→ Work to complete: Within the entries below, every line containing "lines" is to be copied.

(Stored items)
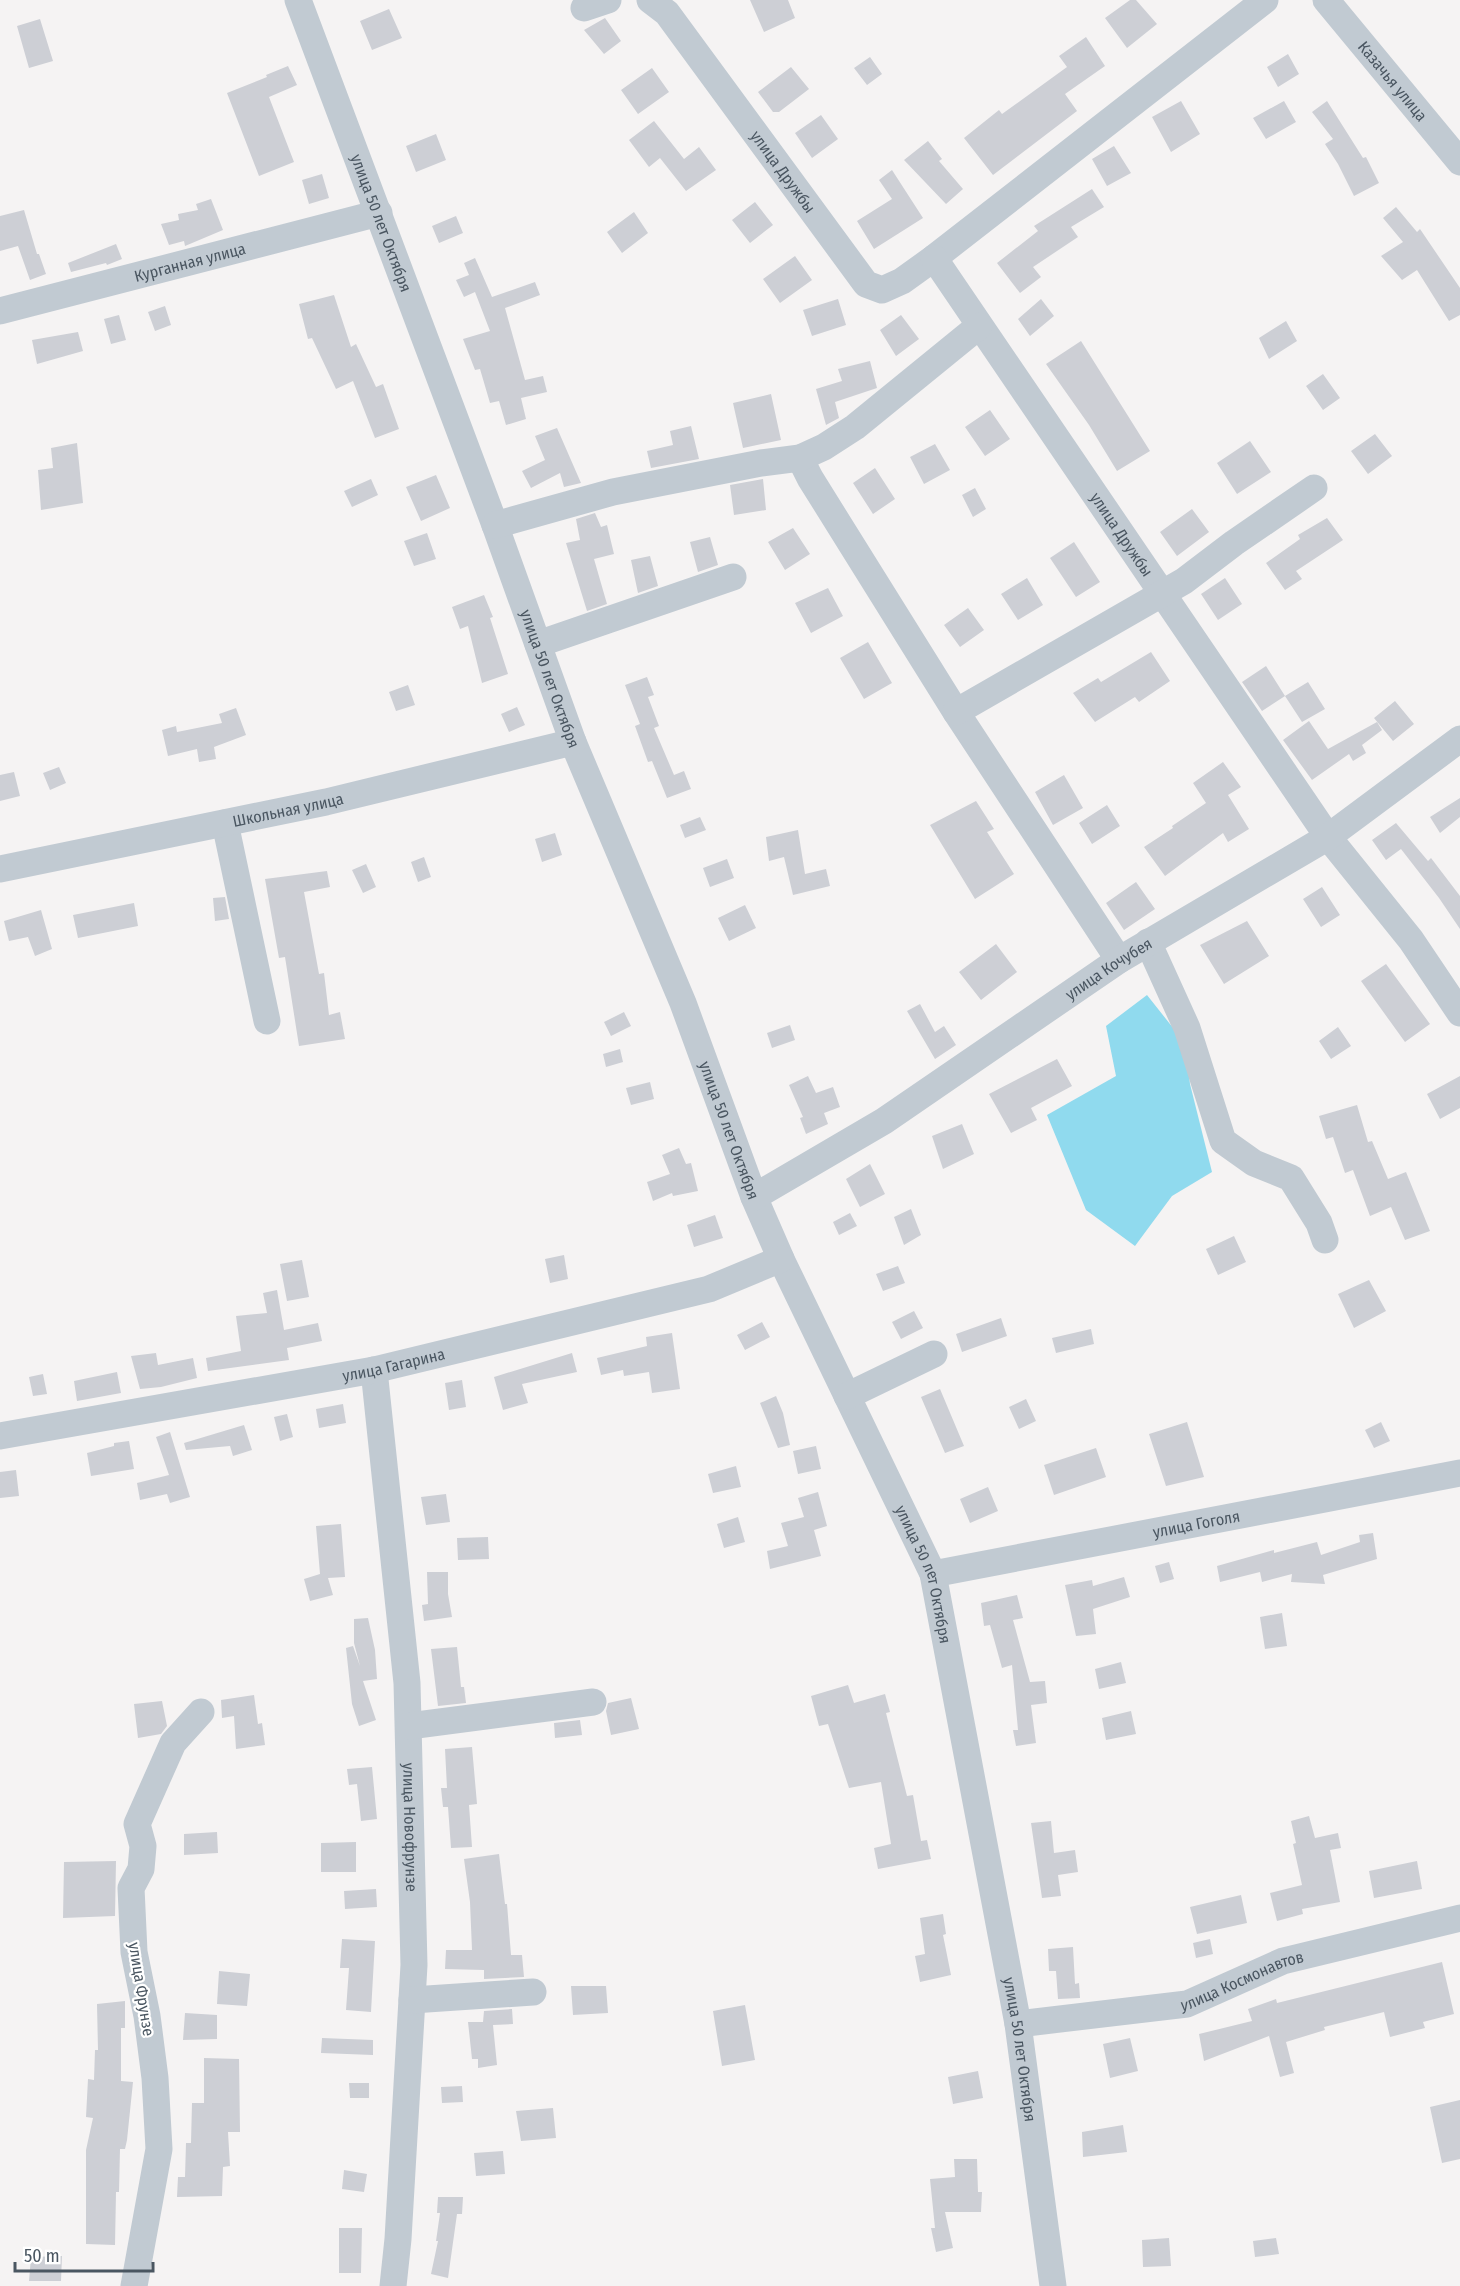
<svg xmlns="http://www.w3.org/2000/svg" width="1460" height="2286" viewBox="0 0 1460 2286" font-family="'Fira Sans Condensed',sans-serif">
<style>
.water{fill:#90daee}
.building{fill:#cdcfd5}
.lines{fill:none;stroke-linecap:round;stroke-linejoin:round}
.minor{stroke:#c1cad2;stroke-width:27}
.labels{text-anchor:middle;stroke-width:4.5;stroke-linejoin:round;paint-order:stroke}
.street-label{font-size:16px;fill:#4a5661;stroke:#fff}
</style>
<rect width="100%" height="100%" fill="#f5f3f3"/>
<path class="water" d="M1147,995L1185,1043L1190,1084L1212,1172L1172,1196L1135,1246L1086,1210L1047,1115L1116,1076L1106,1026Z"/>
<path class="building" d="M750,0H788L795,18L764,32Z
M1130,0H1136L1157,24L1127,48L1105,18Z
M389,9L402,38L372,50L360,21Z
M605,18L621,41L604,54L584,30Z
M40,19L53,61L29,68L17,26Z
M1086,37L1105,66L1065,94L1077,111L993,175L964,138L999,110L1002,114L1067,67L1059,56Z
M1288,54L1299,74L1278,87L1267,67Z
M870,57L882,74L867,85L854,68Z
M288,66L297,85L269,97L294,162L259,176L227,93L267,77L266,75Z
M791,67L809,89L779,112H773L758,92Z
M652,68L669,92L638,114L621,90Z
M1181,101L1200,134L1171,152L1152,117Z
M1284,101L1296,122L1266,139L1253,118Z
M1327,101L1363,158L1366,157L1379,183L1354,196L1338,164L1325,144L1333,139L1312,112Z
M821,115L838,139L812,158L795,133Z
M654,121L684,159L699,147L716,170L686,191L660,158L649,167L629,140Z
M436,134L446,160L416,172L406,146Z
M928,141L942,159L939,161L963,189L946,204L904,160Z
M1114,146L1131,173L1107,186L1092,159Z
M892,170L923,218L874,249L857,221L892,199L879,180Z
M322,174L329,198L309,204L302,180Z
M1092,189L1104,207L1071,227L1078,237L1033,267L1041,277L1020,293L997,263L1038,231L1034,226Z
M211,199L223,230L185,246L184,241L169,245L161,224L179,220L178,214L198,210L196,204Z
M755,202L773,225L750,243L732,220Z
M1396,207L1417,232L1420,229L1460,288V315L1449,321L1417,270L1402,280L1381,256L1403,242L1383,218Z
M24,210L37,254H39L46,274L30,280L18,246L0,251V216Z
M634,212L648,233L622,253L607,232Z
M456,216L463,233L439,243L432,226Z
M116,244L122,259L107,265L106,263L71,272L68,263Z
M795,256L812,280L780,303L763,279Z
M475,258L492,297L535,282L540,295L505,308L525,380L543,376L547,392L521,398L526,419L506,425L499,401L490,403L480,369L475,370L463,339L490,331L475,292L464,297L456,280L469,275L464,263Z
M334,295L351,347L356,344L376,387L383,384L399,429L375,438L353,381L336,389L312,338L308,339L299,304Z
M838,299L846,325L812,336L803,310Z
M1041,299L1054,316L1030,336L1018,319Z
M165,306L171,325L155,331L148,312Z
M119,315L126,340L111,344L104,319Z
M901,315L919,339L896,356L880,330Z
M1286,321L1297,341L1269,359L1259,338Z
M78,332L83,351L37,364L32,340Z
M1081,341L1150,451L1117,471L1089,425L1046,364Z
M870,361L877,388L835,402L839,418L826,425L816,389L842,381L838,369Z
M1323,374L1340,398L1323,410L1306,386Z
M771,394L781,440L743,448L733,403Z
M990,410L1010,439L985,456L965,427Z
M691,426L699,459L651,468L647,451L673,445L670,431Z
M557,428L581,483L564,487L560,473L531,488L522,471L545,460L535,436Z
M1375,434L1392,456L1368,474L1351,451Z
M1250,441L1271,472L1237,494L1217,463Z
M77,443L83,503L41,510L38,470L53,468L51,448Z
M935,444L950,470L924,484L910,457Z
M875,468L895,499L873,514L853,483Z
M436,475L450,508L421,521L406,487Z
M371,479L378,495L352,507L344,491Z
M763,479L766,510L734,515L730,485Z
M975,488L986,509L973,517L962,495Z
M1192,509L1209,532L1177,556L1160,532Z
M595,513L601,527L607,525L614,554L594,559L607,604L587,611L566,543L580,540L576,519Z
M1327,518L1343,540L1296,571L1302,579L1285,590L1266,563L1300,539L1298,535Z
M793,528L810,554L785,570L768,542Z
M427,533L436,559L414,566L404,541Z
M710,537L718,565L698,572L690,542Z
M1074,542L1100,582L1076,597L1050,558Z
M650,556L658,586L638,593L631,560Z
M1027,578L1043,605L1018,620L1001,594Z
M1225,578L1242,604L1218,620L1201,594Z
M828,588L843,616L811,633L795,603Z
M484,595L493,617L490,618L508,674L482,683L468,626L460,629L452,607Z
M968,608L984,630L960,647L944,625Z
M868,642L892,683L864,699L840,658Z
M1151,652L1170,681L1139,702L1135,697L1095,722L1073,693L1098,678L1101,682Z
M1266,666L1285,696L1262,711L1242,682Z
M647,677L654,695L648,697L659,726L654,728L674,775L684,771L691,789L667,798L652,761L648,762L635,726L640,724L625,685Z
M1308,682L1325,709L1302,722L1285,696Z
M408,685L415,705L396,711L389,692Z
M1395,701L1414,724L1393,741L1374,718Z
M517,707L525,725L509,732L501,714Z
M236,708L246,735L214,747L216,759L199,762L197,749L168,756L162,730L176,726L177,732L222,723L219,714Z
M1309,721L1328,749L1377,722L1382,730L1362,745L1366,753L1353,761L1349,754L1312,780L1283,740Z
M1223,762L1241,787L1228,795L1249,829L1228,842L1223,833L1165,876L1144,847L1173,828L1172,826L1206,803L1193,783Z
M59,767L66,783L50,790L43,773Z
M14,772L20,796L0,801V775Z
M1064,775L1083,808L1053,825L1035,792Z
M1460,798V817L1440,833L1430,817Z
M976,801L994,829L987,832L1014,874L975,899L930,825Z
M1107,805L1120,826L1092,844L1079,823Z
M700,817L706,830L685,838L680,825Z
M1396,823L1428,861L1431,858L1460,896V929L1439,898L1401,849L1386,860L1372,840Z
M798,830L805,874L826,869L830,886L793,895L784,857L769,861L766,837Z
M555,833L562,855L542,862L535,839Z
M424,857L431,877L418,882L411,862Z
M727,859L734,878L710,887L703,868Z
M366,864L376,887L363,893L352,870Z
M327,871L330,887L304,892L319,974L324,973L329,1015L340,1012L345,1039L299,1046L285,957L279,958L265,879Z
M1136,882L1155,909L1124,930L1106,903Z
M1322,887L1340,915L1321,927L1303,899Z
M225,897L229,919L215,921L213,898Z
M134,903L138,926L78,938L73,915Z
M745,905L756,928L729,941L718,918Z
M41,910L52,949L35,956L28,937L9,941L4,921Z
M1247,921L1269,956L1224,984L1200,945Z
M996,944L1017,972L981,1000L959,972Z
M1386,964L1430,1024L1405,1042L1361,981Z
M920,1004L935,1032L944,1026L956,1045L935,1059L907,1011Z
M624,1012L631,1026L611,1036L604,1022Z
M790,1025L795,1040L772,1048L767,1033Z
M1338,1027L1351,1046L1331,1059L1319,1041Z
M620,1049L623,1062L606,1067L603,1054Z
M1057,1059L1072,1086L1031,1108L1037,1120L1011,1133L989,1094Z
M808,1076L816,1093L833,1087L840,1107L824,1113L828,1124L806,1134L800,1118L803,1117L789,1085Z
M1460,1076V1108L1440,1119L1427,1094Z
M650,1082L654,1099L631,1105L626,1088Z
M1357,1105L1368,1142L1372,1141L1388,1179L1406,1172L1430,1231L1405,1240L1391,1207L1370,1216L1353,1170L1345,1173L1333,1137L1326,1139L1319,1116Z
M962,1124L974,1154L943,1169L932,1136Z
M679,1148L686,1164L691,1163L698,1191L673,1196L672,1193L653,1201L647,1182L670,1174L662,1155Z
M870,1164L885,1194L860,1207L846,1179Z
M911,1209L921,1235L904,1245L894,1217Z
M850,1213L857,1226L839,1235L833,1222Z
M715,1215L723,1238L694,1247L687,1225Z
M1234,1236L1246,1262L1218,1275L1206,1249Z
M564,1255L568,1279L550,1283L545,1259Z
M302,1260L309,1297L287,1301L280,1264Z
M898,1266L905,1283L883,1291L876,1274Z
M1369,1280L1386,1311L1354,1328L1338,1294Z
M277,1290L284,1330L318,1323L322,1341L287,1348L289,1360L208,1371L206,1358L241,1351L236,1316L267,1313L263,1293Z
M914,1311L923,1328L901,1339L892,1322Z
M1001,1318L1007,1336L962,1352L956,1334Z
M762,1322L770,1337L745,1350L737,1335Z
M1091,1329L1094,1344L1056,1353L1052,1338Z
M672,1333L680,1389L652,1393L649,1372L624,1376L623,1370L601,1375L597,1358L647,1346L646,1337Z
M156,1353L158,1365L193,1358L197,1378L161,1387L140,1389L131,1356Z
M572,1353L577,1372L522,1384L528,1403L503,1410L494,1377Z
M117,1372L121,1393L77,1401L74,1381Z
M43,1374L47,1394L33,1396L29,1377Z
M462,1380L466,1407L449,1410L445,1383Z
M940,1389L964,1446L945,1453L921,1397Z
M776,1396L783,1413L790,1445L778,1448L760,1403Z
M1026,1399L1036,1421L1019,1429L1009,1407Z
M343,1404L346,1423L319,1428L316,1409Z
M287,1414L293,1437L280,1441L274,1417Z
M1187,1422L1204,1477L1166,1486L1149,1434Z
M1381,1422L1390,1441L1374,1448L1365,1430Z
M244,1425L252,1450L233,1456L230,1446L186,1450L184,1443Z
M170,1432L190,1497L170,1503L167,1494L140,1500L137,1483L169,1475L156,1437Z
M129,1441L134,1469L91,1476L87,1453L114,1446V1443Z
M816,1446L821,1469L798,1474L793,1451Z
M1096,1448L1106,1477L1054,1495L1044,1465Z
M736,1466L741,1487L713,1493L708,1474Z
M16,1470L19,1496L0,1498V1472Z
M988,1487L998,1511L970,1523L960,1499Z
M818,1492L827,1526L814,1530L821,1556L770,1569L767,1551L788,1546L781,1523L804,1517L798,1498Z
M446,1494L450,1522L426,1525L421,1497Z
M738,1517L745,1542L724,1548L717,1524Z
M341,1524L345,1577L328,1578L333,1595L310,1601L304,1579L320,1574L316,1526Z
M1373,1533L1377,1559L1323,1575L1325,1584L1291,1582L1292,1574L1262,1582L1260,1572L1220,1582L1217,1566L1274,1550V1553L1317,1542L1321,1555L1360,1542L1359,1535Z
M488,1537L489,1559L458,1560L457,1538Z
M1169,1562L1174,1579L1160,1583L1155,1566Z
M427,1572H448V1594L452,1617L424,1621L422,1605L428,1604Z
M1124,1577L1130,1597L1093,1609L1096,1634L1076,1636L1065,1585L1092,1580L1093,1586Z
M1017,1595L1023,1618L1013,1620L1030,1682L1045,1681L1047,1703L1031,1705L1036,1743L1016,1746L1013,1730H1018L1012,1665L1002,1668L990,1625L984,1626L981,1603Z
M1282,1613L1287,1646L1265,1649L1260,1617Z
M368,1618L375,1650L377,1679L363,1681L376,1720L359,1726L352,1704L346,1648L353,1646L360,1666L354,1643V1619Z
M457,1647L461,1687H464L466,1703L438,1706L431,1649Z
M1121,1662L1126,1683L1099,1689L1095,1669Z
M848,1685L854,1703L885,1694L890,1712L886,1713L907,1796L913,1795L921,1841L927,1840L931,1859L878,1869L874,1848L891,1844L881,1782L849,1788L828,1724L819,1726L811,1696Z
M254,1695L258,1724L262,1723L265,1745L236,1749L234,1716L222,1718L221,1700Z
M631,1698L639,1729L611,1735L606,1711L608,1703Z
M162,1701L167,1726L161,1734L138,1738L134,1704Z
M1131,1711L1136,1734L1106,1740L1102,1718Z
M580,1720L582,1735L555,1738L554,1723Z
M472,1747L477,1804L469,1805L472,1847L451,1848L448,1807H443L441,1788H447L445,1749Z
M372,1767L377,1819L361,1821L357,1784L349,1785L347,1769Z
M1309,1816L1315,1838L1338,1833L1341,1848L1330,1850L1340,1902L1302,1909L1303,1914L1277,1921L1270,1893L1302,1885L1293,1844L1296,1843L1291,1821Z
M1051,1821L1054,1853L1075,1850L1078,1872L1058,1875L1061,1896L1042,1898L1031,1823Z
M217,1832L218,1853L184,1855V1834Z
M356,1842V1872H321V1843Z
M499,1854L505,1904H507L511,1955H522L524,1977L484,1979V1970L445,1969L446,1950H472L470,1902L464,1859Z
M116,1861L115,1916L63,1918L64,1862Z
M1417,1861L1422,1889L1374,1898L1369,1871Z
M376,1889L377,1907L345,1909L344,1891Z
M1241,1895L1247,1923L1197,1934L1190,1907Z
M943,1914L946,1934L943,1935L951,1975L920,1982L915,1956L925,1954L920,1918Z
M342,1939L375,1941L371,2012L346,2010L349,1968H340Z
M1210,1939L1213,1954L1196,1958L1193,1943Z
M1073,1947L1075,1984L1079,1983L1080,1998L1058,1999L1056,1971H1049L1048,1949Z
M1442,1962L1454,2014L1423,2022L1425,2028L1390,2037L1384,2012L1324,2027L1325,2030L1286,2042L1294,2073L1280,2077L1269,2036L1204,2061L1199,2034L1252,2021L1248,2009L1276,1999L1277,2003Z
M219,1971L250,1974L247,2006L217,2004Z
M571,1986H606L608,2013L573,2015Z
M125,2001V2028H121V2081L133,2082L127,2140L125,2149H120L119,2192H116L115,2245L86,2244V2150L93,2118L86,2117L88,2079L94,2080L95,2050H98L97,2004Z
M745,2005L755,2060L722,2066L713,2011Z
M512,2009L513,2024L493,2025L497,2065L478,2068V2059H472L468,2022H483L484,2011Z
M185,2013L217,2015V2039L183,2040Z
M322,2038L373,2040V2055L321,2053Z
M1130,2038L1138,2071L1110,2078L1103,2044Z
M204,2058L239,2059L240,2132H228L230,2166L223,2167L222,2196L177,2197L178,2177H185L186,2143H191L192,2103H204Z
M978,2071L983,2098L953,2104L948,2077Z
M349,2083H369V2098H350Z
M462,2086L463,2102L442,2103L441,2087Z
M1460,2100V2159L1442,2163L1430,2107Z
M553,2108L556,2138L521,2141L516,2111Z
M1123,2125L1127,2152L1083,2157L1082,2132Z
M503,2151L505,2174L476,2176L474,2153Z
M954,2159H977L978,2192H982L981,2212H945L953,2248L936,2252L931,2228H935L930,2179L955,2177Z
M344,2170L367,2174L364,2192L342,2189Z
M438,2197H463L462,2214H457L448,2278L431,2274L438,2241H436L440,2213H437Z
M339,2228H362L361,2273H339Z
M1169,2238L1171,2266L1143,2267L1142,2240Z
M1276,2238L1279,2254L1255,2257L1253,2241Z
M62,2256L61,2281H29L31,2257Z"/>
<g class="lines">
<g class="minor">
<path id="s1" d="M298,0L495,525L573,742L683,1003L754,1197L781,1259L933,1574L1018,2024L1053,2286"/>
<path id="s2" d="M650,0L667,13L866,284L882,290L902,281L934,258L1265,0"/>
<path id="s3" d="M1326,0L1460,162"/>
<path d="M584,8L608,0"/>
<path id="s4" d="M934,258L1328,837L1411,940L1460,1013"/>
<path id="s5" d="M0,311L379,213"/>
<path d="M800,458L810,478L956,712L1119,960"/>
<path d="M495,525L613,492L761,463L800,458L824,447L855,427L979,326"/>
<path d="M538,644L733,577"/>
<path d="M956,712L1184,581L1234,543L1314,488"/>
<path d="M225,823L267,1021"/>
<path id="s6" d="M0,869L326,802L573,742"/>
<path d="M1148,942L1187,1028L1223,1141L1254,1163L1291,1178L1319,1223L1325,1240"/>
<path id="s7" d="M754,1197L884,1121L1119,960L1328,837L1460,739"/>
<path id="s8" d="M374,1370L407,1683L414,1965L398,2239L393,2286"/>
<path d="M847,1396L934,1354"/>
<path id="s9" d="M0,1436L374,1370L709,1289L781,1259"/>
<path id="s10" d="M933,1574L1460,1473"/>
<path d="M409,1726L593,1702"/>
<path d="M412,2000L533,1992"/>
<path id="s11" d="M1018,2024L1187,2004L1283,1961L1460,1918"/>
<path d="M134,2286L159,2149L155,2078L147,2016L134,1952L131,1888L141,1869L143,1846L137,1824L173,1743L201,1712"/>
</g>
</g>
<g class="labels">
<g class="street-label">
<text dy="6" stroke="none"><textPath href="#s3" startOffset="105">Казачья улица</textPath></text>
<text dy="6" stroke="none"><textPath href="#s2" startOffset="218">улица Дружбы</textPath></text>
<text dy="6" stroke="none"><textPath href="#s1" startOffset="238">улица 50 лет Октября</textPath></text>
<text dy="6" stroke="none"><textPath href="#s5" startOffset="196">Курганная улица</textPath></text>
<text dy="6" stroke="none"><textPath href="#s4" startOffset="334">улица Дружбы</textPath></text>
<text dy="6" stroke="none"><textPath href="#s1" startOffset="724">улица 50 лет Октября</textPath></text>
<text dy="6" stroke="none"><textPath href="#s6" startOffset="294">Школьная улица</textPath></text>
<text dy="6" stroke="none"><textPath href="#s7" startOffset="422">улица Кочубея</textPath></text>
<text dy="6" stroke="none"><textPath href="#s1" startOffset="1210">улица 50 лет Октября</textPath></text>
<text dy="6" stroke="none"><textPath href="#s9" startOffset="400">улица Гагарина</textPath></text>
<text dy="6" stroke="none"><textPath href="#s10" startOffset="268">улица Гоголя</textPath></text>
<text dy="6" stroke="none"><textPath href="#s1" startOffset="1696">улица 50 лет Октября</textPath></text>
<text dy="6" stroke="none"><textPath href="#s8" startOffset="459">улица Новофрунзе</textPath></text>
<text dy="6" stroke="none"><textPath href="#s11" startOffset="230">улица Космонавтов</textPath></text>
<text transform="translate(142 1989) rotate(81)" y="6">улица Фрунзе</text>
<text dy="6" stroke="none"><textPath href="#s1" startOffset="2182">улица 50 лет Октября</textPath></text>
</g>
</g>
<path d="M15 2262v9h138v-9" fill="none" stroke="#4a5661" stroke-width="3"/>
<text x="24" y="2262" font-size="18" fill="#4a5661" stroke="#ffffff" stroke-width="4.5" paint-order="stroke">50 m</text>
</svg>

→ Reply to the task:
.lines{fill:none;stroke-linecap:round;stroke-linejoin:round}
<g class="lines">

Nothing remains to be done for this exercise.